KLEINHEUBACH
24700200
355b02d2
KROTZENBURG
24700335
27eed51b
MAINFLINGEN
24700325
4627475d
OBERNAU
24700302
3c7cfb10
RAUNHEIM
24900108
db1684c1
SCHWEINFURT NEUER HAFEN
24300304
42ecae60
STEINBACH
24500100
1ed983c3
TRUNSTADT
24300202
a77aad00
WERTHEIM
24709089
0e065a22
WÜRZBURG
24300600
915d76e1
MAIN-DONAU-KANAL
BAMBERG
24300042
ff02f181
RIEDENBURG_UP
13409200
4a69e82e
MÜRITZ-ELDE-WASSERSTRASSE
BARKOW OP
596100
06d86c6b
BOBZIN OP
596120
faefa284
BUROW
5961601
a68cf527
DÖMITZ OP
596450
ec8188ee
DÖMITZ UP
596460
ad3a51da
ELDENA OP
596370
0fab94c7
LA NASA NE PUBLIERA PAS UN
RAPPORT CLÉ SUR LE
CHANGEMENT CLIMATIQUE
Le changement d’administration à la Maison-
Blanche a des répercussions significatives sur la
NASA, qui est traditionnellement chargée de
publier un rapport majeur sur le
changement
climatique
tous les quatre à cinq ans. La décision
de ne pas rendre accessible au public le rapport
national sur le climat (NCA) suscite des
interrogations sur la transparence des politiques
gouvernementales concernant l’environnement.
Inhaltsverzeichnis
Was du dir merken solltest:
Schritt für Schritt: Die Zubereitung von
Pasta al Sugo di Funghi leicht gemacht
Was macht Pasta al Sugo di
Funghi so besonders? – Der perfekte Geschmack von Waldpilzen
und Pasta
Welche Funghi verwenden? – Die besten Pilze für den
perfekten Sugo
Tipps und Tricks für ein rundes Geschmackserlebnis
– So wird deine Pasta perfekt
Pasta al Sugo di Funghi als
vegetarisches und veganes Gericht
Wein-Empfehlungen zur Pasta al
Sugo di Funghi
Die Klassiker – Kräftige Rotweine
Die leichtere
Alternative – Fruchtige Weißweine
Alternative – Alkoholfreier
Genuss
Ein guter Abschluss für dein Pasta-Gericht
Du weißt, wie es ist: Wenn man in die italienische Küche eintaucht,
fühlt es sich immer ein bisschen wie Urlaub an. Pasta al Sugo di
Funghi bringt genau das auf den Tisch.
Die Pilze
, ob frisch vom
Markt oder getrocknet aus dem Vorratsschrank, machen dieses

Exercise requirements
The lines from the beginning of the records through the line containing "tous les quatre à cinq ans. La décision" should be reproduced exactly. Include nothing else.

Response box
KLEINHEUBACH
24700200
355b02d2
KROTZENBURG
24700335
27eed51b
MAINFLINGEN
24700325
4627475d
OBERNAU
24700302
3c7cfb10
RAUNHEIM
24900108
db1684c1
SCHWEINFURT NEUER HAFEN
24300304
42ecae60
STEINBACH
24500100
1ed983c3
TRUNSTADT
24300202
a77aad00
WERTHEIM
24709089
0e065a22
WÜRZBURG
24300600
915d76e1
MAIN-DONAU-KANAL
BAMBERG
24300042
ff02f181
RIEDENBURG_UP
13409200
4a69e82e
MÜRITZ-ELDE-WASSERSTRASSE
BARKOW OP
596100
06d86c6b
BOBZIN OP
596120
faefa284
BUROW
5961601
a68cf527
DÖMITZ OP
596450
ec8188ee
DÖMITZ UP
596460
ad3a51da
ELDENA OP
596370
0fab94c7
LA NASA NE PUBLIERA PAS UN
RAPPORT CLÉ SUR LE
CHANGEMENT CLIMATIQUE
Le changement d’administration à la Maison-
Blanche a des répercussions significatives sur la
NASA, qui est traditionnellement chargée de
publier un rapport majeur sur le
changement
climatique
tous les quatre à cinq ans. La décision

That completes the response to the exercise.